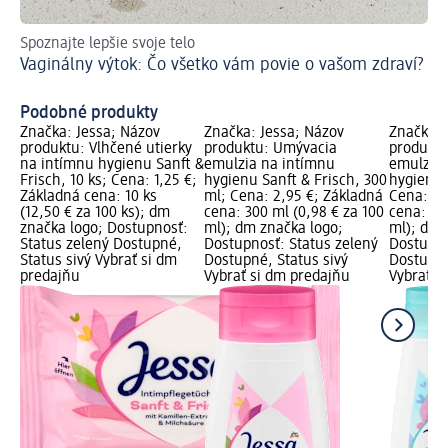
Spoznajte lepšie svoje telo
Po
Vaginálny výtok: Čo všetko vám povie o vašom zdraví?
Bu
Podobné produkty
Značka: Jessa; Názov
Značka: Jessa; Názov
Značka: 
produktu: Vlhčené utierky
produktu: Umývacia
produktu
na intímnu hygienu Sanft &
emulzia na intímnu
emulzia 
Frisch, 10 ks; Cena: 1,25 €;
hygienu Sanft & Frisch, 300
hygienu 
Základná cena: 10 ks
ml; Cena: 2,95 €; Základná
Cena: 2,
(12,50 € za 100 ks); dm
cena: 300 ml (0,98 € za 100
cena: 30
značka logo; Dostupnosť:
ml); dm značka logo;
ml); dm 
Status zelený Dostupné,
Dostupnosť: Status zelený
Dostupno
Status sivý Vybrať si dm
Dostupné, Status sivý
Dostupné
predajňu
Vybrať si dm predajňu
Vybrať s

= = = = = = =

**What you need to do**
Leave the pictures out and write out every entry exactly as given.

**Result for this task**
Spoznajte lepšie svoje telo
Po
Vaginálny výtok: Čo všetko vám povie o vašom zdraví?
Bu
Podobné produkty
Značka: Jessa; Názov
Značka: Jessa; Názov
Značka: 
produktu: Vlhčené utierky
produktu: Umývacia
produktu
na intímnu hygienu Sanft &
emulzia na intímnu
emulzia 
Frisch, 10 ks; Cena: 1,25 €;
hygienu Sanft & Frisch, 300
hygienu 
Základná cena: 10 ks
ml; Cena: 2,95 €; Základná
Cena: 2,
(12,50 € za 100 ks); dm
cena: 300 ml (0,98 € za 100
cena: 30
značka logo; Dostupnosť:
ml); dm značka logo;
ml); dm 
Status zelený Dostupné,
Dostupnosť: Status zelený
Dostupno
Status sivý Vybrať si dm
Dostupné, Status sivý
Dostupné
predajňu
Vybrať si dm predajňu
Vybrať s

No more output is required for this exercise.